Other methods try to transport the patient from a preparatory CT to the radiation device as shock free as possible (Paul Scherrer Institute, Villigen). Of course it does not make sense to repeat this procedure in the middle of the irradiation. This basically just assumes that no shifts occur during transportation; it requires a high immobilization effort.
Cone Beam CT. This term describes the integration of a CT scanner into the gantry itself. This is not as complicated as it sounds. If you rotate the gantry around the patient, then it is possible to electronically reconstruct the digital X-ray images at the RPTC like a computer tomogram as well. However, this would mean that during the daily repeated radiation sessions, the radiologist tries each time anew to identically verify the often low-contrast borders of the tumor. In any case, the quality of a Cone Beam CT is inferior to an optimized computer tomography apparatus. Practicality is not much.

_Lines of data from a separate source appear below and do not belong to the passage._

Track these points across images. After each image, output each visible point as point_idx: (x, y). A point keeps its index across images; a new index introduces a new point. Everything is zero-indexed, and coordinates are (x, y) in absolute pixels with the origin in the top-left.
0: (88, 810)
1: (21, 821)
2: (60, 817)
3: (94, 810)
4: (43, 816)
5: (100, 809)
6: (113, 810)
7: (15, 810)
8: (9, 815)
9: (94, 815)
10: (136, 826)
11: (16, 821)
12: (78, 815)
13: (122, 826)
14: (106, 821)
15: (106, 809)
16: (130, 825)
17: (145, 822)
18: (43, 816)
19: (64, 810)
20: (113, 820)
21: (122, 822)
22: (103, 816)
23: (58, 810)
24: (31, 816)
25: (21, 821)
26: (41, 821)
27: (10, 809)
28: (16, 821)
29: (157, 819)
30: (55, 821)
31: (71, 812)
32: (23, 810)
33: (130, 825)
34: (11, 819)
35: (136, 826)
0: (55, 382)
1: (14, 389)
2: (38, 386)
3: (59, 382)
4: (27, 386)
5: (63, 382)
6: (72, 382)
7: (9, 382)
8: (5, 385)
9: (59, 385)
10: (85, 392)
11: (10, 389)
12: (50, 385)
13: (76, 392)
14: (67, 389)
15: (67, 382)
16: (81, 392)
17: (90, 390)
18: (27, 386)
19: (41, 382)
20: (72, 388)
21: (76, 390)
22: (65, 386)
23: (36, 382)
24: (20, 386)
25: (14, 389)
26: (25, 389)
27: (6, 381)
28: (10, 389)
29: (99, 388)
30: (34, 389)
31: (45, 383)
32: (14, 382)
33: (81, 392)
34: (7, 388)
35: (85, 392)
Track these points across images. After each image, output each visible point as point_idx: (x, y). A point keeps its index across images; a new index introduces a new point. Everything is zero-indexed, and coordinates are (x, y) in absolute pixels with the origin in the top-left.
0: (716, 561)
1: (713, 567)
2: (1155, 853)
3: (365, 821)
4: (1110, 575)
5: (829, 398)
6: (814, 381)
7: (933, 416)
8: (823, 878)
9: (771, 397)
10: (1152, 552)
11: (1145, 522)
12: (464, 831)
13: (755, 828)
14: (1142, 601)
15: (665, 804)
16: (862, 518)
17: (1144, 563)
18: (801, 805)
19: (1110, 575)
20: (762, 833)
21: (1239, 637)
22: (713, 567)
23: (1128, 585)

Marker. If it is possible that the organ or tumor to be irradiated may shift from day to day relative to the skeleton, then the tumor, e.g. the prostate, can be injected with small golden beads. Then the RPTC targeting system generates a so-called region of interest around these beads and thus verifies the tumor position independent of the surroundings.
IMRT, Intensity Modulated Radiotherapy. In case of conventional X-ray therapy, the geometrical conformity of the radiated target region to the shape of the tumor improves the more radiation directions are used during therapy. Here it makes sense to partially (locally) reduce radiation intensity in some radiation directions, which touch organs at risk. This approach is called Intensity Modulated Radiotherapy. This method naturally further reduces exposure of organs at risk and simultaneously tumor dosage conformity. However: IMRT could not solve the crucial problem of X-ray radiation: The ratio of dosage integrated in the tumor to the dosage integrated in the surroundings, physically caused by the exponential dosage drop of the X-ray in the depth of the body, could not be improved. Dangerous single radiation directions are replaced by something described (by particle treatment specialists) as "dosage bath".
IMPT, Intensity Modulated Proton Therapy. This term originates in scattering systems. In the case of scanning systems, each individual tumor region, each so-called "spot" or "voxel" is always irradiated with a singularly adjusted dosage, individual dosage modifications are routinely planned. The dosage is individually optimized spot by spot.
Active Scanning. This fairly meaningless term is currently popular for the method we have described here in detail: PROTON SCANNING.